I was recently working on an interesting project where I was estimating the demand impact of a change that we had implemented to our site. Without getting into the details, a change was made so that the customer would be less distracted during their shopping experience. This then – hopefully – keeps the visitor more engaged with the site and if everything else goes well, they will then buy.
The tricky part is that the likelihood to convert changes at different points on the site, though it is a bit difficult to get it.
For example, if all a visitor sees is the homepage, they are going to convert at some percent. Assume 10% for easy math. If a visitor doesn’t bounce – meaning come to the site, see one page, and leave – say the percent to convert increases to 20%. If the visitor then sees a product page they are now going to convert 30% of the time. And finally if they enter the checkout process they will convert 40% of the time. The point is that the level that the customer is at in the site changes the likelihood of conversion.
This seems like it would be a very obvious thing, and to a certain extent it is. The key component here is not that these differences exist and you know about them. The key is taking that knowledge into account when making an estimate for demand impact of a change.
If visitors have all of these different conversion points and a change is made that causes 1,000 visitors to not leave the site you need to take these conversion points into account. Saying that the 100 more people will buy (using 1,000 visitors * 10 % conversion from homepage) is just as misleading as saying that 400 people will buy (using 1,000 visitors * 40% conversion rate from checkout pages). When making a demand impact, make sure that you include a few inputs for these different areas.
For example: 100 visitors * 10% + 300 * 20% + etc. As long as the percents add up to 100% and the visitors add up to your total you are in good shape. You can then take this number times your average order value and you now have a demand estimate. Note that you could even take this a step more and apply a different average order value to people who have been in different areas of the site. For instance someone who is shopping for Outerwear or A laptop will probably have a different average order value then an individual looking at flip-flops or computer cables.

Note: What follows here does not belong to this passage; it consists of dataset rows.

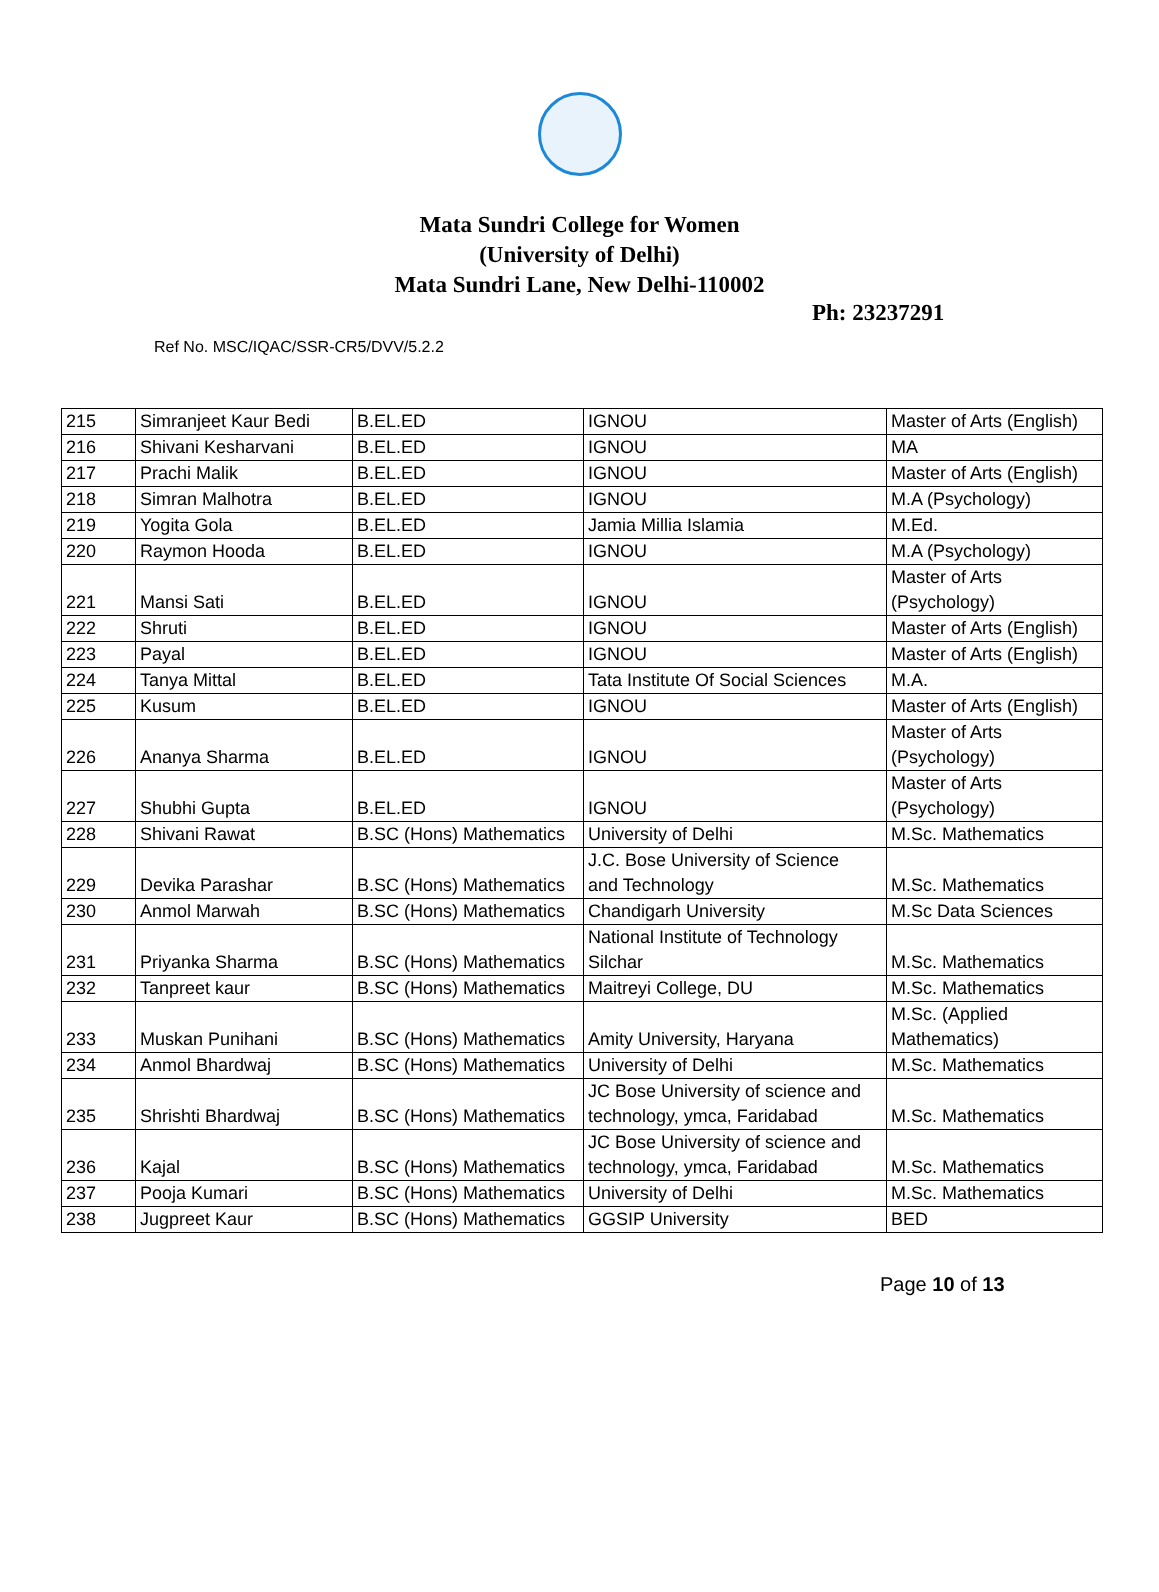Mata Sundri College for Women
(University of Delhi)
Mata Sundri Lane, New Delhi-110002
Ph: 23237291
Ref No. MSC/IQAC/SSR-CR5/DVV/5.2.2
| 215 | Simranjeet Kaur Bedi | B.EL.ED | IGNOU | Master of Arts (English) |
| 216 | Shivani Kesharvani | B.EL.ED | IGNOU | MA |
| 217 | Prachi Malik | B.EL.ED | IGNOU | Master of Arts (English) |
| 218 | Simran Malhotra | B.EL.ED | IGNOU | M.A (Psychology) |
| 219 | Yogita Gola | B.EL.ED | Jamia Millia Islamia | M.Ed. |
| 220 | Raymon Hooda | B.EL.ED | IGNOU | M.A (Psychology) |
| 221 | Mansi Sati | B.EL.ED | IGNOU | Master of Arts (Psychology) |
| 222 | Shruti | B.EL.ED | IGNOU | Master of Arts (English) |
| 223 | Payal | B.EL.ED | IGNOU | Master of Arts (English) |
| 224 | Tanya Mittal | B.EL.ED | Tata Institute Of Social Sciences | M.A. |
| 225 | Kusum | B.EL.ED | IGNOU | Master of Arts (English) |
| 226 | Ananya Sharma | B.EL.ED | IGNOU | Master of Arts (Psychology) |
| 227 | Shubhi Gupta | B.EL.ED | IGNOU | Master of Arts (Psychology) |
| 228 | Shivani Rawat | B.SC (Hons) Mathematics | University of Delhi | M.Sc. Mathematics |
| 229 | Devika Parashar | B.SC (Hons) Mathematics | J.C. Bose University of Science and Technology | M.Sc. Mathematics |
| 230 | Anmol Marwah | B.SC (Hons) Mathematics | Chandigarh University | M.Sc Data Sciences |
| 231 | Priyanka Sharma | B.SC (Hons) Mathematics | National Institute of Technology Silchar | M.Sc. Mathematics |
| 232 | Tanpreet kaur | B.SC (Hons) Mathematics | Maitreyi College, DU | M.Sc. Mathematics |
| 233 | Muskan Punihani | B.SC (Hons) Mathematics | Amity University, Haryana | M.Sc. (Applied Mathematics) |
| 234 | Anmol Bhardwaj | B.SC (Hons) Mathematics | University of Delhi | M.Sc. Mathematics |
| 235 | Shrishti Bhardwaj | B.SC (Hons) Mathematics | JC Bose University of science and technology, ymca, Faridabad | M.Sc. Mathematics |
| 236 | Kajal | B.SC (Hons) Mathematics | JC Bose University of science and technology, ymca, Faridabad | M.Sc. Mathematics |
| 237 | Pooja Kumari | B.SC (Hons) Mathematics | University of Delhi | M.Sc. Mathematics |
| 238 | Jugpreet Kaur | B.SC (Hons) Mathematics | GGSIP University | BED |
Page 10 of 13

Ultimately you can segment this to any level that you are able to get. Just make sure that the work that you put into arriving at the final number is worth it – especially if you are using the Omniture Excel Client. Make a judgement call. If it is just going to be small dollars or you really just need a ballpark then take the 1,000 visitors * 25% or something like that. It is a guess, but it should be an educated guess. Each different analysis will require varying levles of confidence.
Have you done anything like this before? How did it go?
This has been a Thought From The Cake Scraps.